By this time, Rosen had a competitor in the person of Gordon B. Taylor, a 47-year old former consulting engineer who collected cards and decided to become a full-time dealer after seeing what Rosen was doing. I'm not sure exactly when Taylor started his business, but by 1958 he claimed to have 1 million cards in stock. Below is a letter that Taylor sent out to his customers in March 1958 announcing the new 1958 Topps baseball cards, and touting his alphabetical checklist, "two years in preparation", an ad for which accompanied the letter.




In August 1958, Taylor began publishing a monthly collecting newsletter, Card Comments, designed to promote card collecting in general (and, not incidentally, his business). The first issue is below, consisting of one 8.5" x 11" sheet folded in half to make four pages. At least in the early days, Taylor would type up and sign a personalized note to each new subscriber, one of which I've scanned below. Taylor continued to publish Card Comments monthly, expanding it to six pages in February 1959 and 16 pages by the end of 1959, through it remained typewritten and mimeographed throughout that period.





Meanwhile, Sam Rosen died unexpectedly on New Year's Eve 1958. His stepson Woody Gelman took over the business, renamed it Card Collectors' Company, and made other changes. In March 1959 he issued a relatively slick-looking typeset price list (see below) with a "handy order form", and a brief memorial to Rosen on the back page. Inserted in the price list was a one-page "Special Bulletin" announcing the 1959 Topps baseball cards and some other new issues, plus an offer of "Authentic Old Time Baseball Cigarette Cards" (presumably T206s) at 20 cents each, 15 for $2.50, or 60 for $10.00.

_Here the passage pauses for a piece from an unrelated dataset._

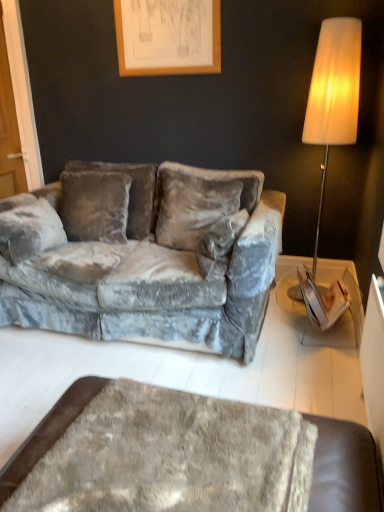
Where is `wooden picture frame at upper center`? The height and width of the screenshot is (512, 384). wooden picture frame at upper center is located at coordinates (168, 36).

In that March 1959 price list, Gelman also announced the launch of a new bi-monthly newsletter, "The Card Collector", apparently designed as a competitor to Taylor's "Card Comments". When the first issue of The Card Collector came out on April 15, it was four pages long, like Taylor's initial effort, but it was larger (6" x 9" pages, rather than 5.5" x 8.5") and more professional looking, typeset rather than mimeographed. Gelman wrote an editorial about the growth of card collecting, including a tribute to Jefferson Burdick (with whom Gelman was then working on the 1960 American Card Catalog), and there were also articles on the 1951 Topps baseball sets and Exhibit cards, plus a preview of 1959 Topps baseball.




The more professional look of The Card Collector eventually prompted Gordon Taylor to make improvements in Card Comments, and both of them were pretty good hobby publications for a while. Both publications would run into problems a few years later and cease publication, but I'll leave that story for a later post on card dealers of the 1960s. To end this post, here is Gordon Taylor's price list from April 1, 1960, when he was just about at the height of his prominence as a card dealer. Note that he was charging a premium for Stan Musial cards, even though they were not scarcer than other cards. Gelman had also charged a premium for the 1958 Topps Musial in his March 1959 price list, as had Taylor in his ad on page 4 of the August 1958 Card Comments above. This was the start of the practice of charging more for star cards, a practice that would become more prevalent in the 1960s but be resisted fiercely by "serious" collectors. But that's also a story for a later post.